With regards to other vendor-embedded AI features, this organization uses CrowdStrike Falcon for endpoints, is trialing Rubrik for backups, and likes Elastic’s AI for cleaner analytics. “I think for [Elastic], we see a lot more data accuracy and consistency in the data.” Tableau Agent, though, remains a work in progress. “It has mixed feedback between the finance team and the marketing team, [primarily due to internal differences in data utilization between finance and marketing team], and so not so much an Agent problem. Right now, we’re still trying to sort it out between the cross-functional team and IT.”

To date, CrowdStrike’s outage is not prompting a defection at this enterprise. “The financial impact for sure was there, and the operational impact for sure was there. However, we see it as a one-time incident because it’s not something that happens every couple years.” Our guest intends to stay with CrowdStrike, keeping SentinelOne as a fallback. “We do have a business unit, a subsidiary, using SentinelOne. Worst-case scenario we can swap to SentinelOne, but that’s our Plan B.” Of note, however; our guest adds that any extra charge for CrowdStrike’s Charlotte AI will likely need to be less than 10%, and aligned with user volume. “We’d have to justify it based on the quantity of the users that we have. It’s to be determined, I would say.”

 

ETR Data: ML/AI spending growth has moderated on a year-over-year basis, but the sector still registers the highest aggregate Net Score by a margin, as seen in preliminary JUL25 Technology Spending Intentions Survey (TSIS) data. While customers are still increasing spend at robust levels, new Adoptions within the sector continue to soften incrementally.

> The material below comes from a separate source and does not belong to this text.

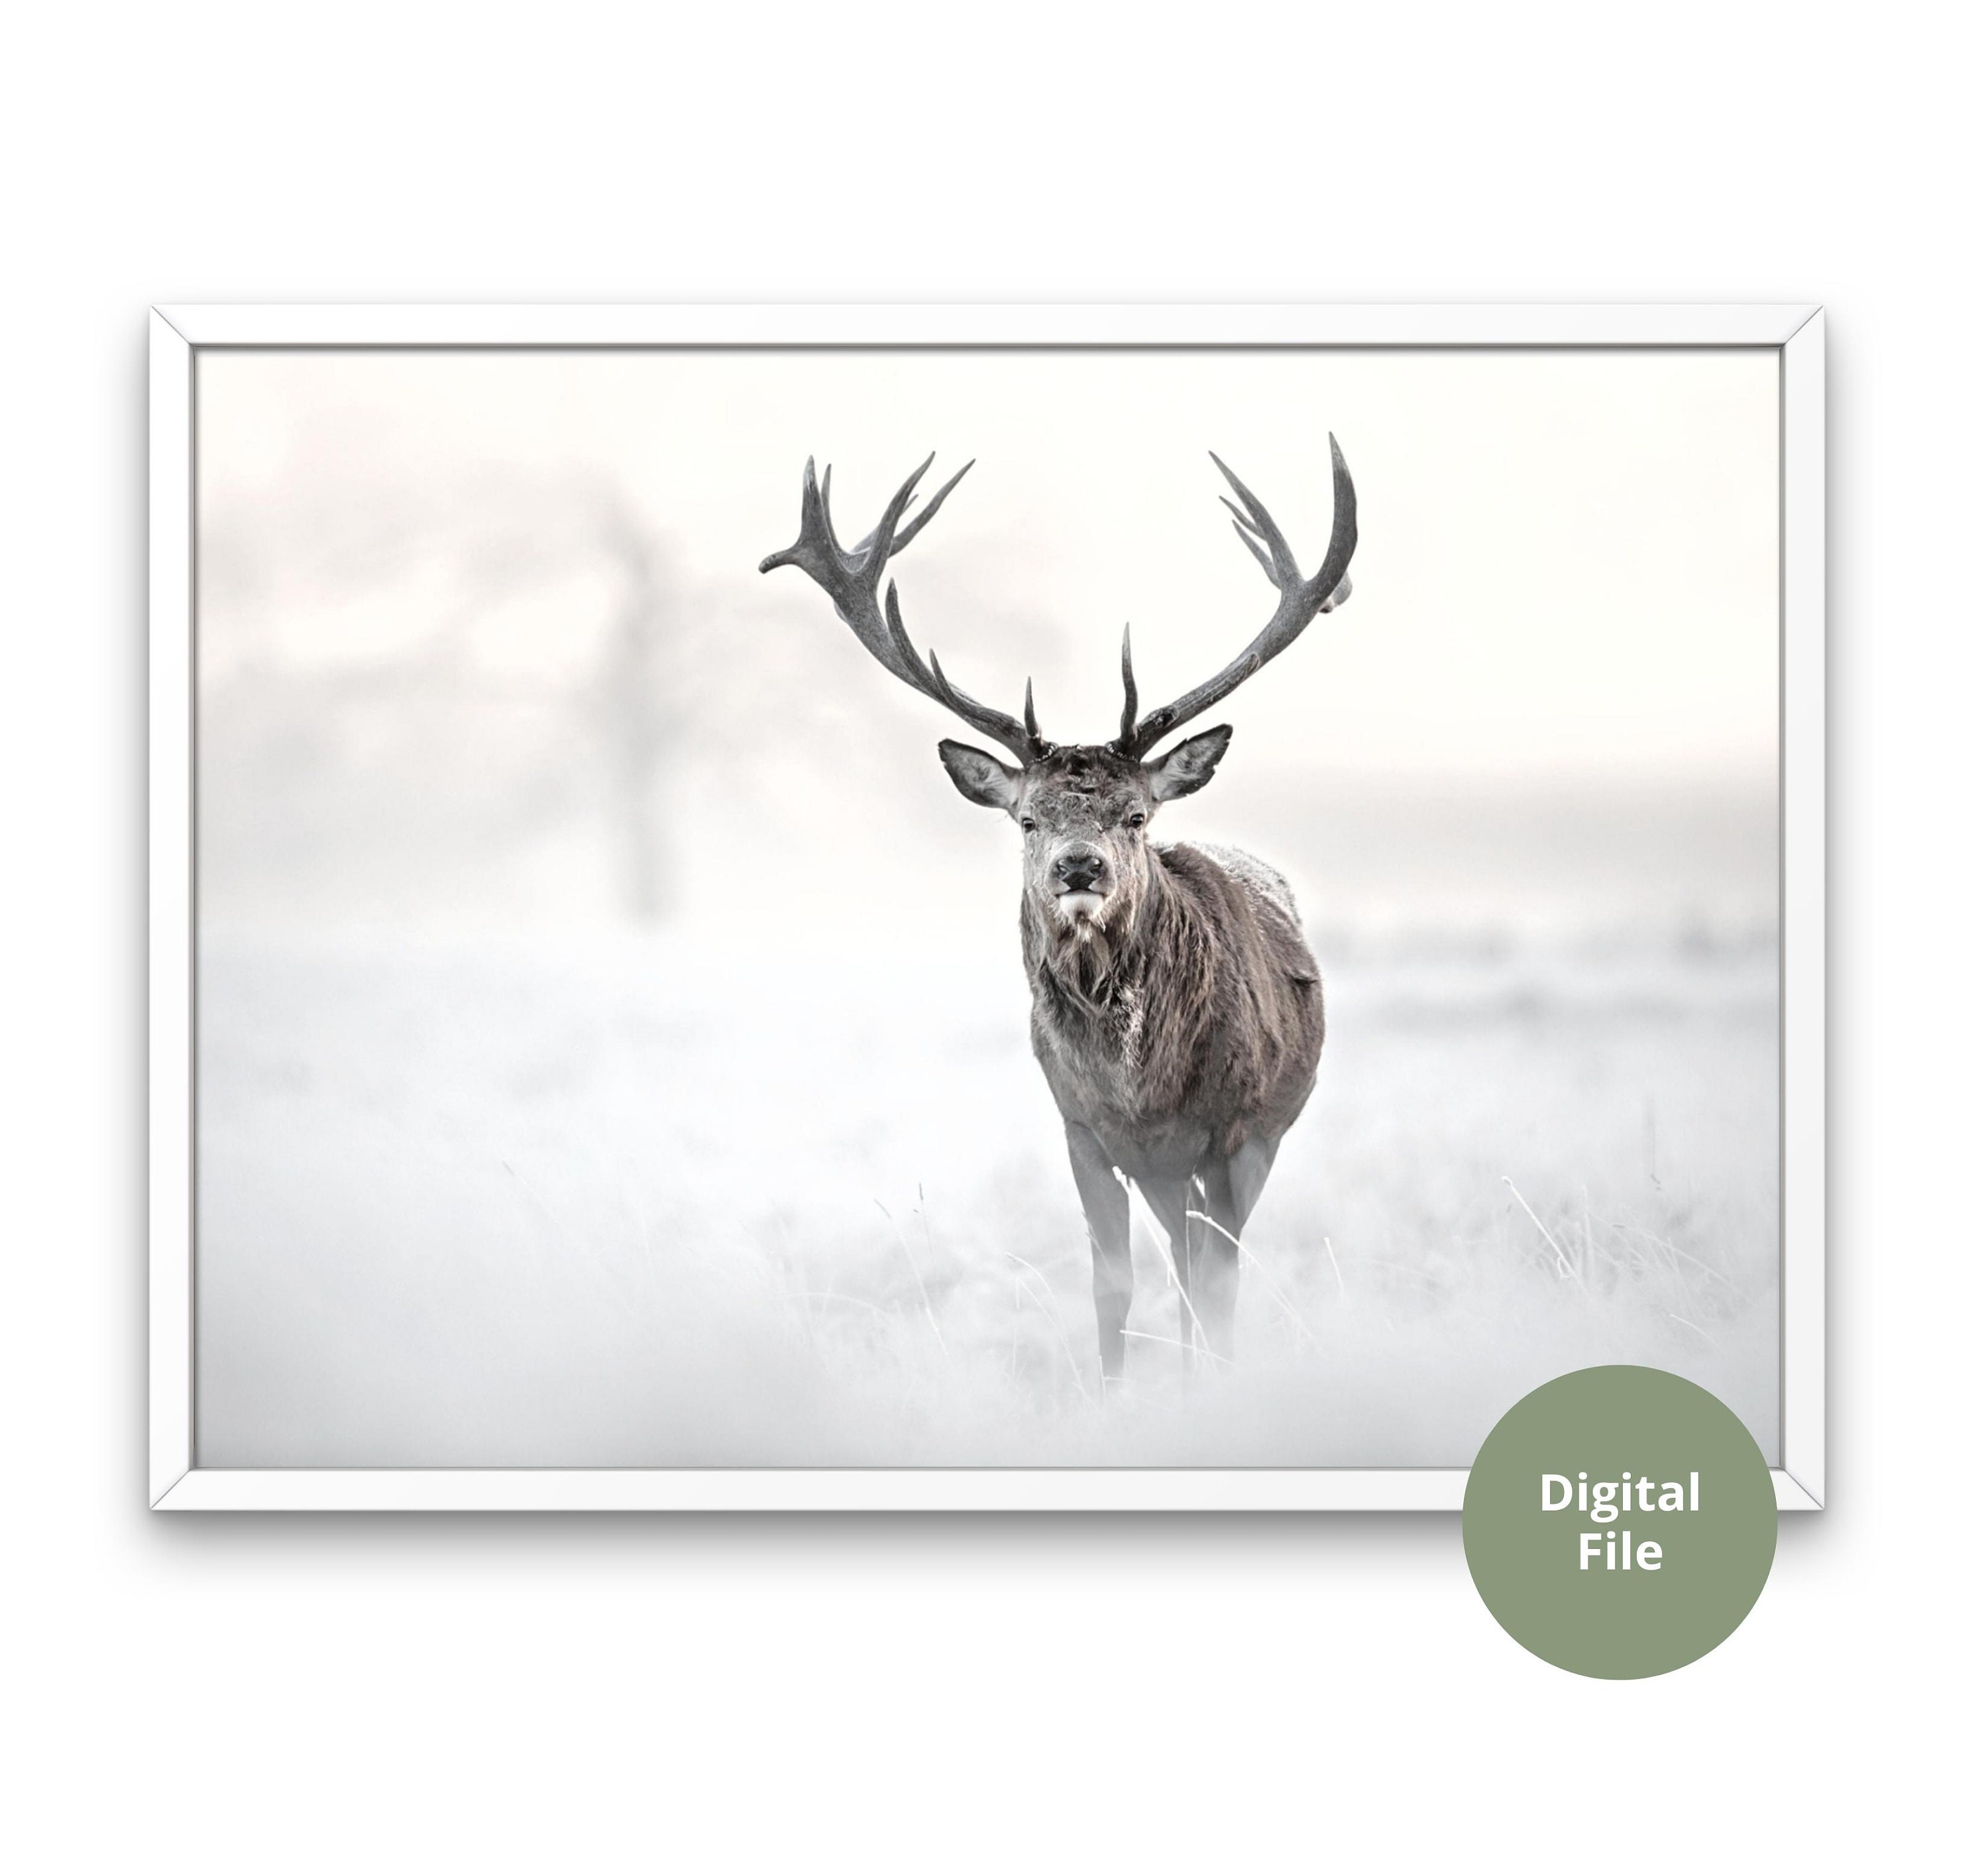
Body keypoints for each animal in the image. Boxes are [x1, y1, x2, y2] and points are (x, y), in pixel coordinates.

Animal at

More than half of companies investing in AI admit to ETR that they aren’t tracking payback or haven’t seen any yet. But our guest’s organization is primarily using Salesforce’s Einstein atop Zendesk, where ROI is more clear: 50 agents now handle 5,000 to 7,000 monthly tickets in roughly half the time. “We did a measurement, and based on the time that they spend and the SLA, we see the SLA actually improve, and also the time that the CSR is spending on Zendesk or helping customer actually reduces.”

 

An Agentic-Driven Future

Our guest is already mapping out roles for agentic AI. First, they want to inject an AI agent into live customer-survey calls, a bot that can add content in real time. “They make it richer content, so the human absorbs the information better and softer, and also is willing to respond back to the question in the Q&A.” They also hope to inject weather-driven routing intelligence into the company’s transportation management system to keep freight moving efficiently. “If a thunderstorm is coming, maybe you can [use AI] take a different route, or things like that.” Products like Salesforce’s Agentforce and Microsoft Copilot showing high attach rates among users; while total spending may dip, our guest is open to sustained investment if the tools deliver clear value, and vendors maintain transparent relationships. “I believe they will change how they are going to be charging us. Once we stabilize, the spending will be less, and then we pull back on the funding, and they still have to maintain the revenue for any AI product or services driving the revenue. But if the vendor is willing to build that kind of relationship, I think it could be a win-win situation.”